Two petrol stations function within three kilometeres of these places. There are nearly seven to eight vendors who sell illegal petrol in plastic bottles. These shops are located within five-kilometre radius of Kumbalgodu police station. The vendors in Devgere and Golahhali sell a one-litre bottle of petrol for Rs. 120. Ramappa B Gutter, Police Inspector, Kaggalipura police station, the jurisdictional police station for these places, stated that they are not aware of any unlawful petrol or diesel sales. “If somebody brings over a documented complaint naming the vendors, we are ready to take action and raid these unlawful sellers,” he said.
M. Suresh, one of the vendors said, “We generally charge Rs.10-15 extra on current petrol price as our commission. The fuel stations are too far from this village. Therefore, people purchase these petrol bottles in emergencies.” The vendor said he is not aware of any law or any ban on petrol sale in plastic bottles.
The Petroleum Act of 1934 says, selling and storing petrol without a valid licence is a punishable offence. Glass, stoneware, or metal containers should be used to store the fuel. It is also prohibited to store more than 30 litres of petrol without a license.

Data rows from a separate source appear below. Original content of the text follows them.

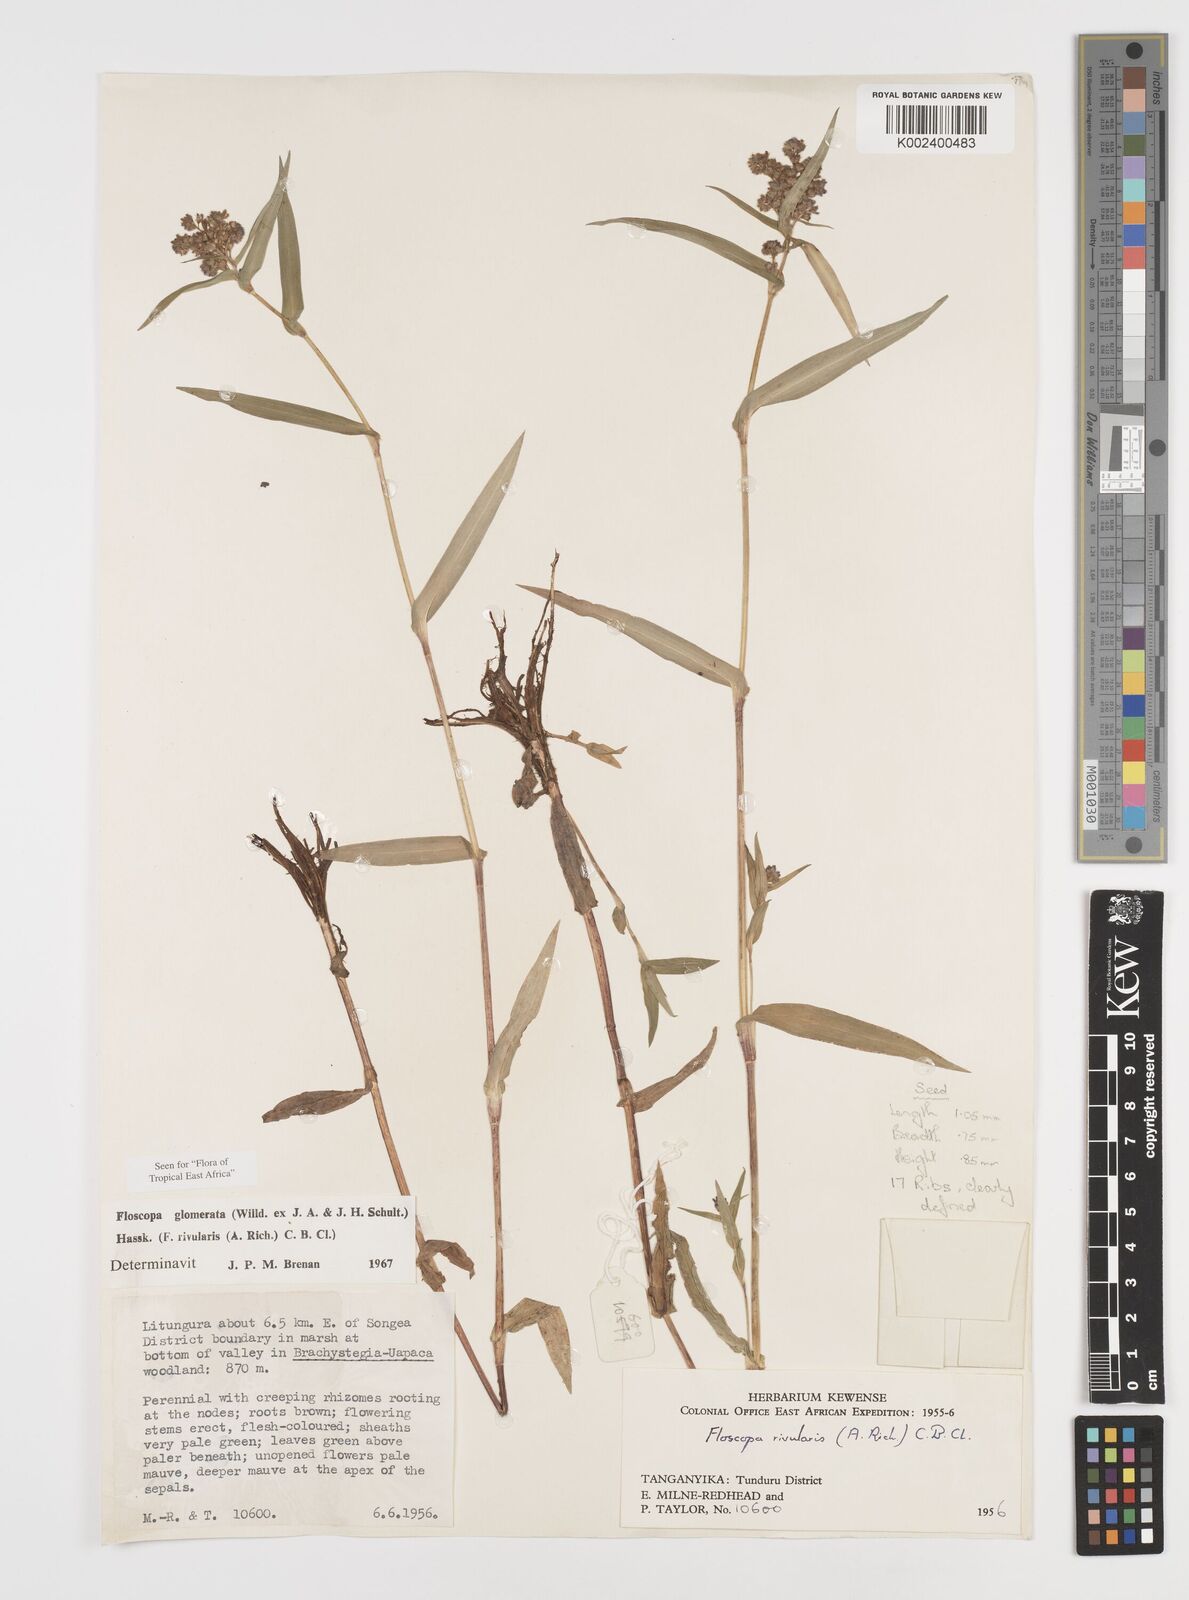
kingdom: Plantae
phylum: Tracheophyta
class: Liliopsida
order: Commelinales
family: Commelinaceae
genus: Floscopa
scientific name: Floscopa glomerata
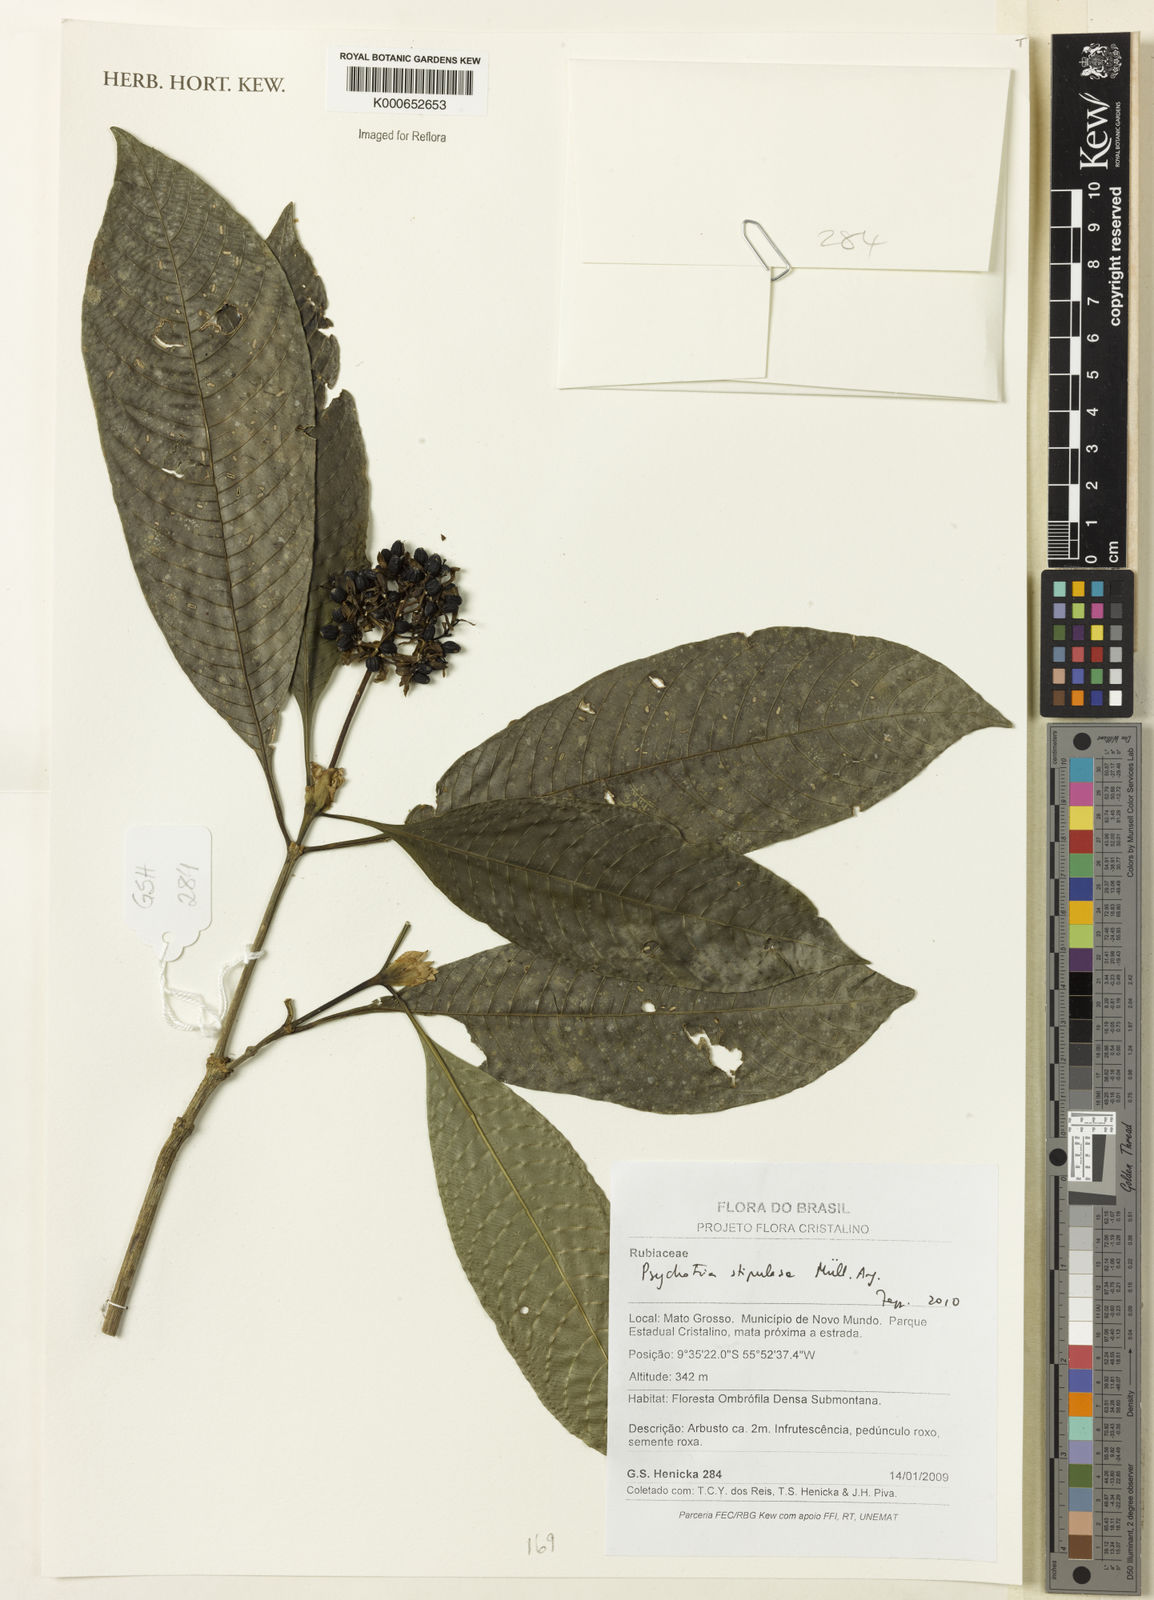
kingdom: Plantae
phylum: Tracheophyta
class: Magnoliopsida
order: Gentianales
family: Rubiaceae
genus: Psychotria
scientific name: Psychotria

Advocate Vinaypratap Singh said, “Storage and sale of petrol without license is a non-cognizable offence. The bail can be granted regarding this offence and the punishment is no more than three years in jail.”
Dr. Amit Kumar, a Petroleum Engineer says, “If you put petrol in a plastic bottle that isn’t built to retain harsh products, the petrol will chew through the plastic in a short period of time. It would not only be a disaster and a mess, but it would also be extremely dangerous with petrol on the floor. It has the potential to leak and catch fire. This is why it’s critical to use containers designed for specific uses.”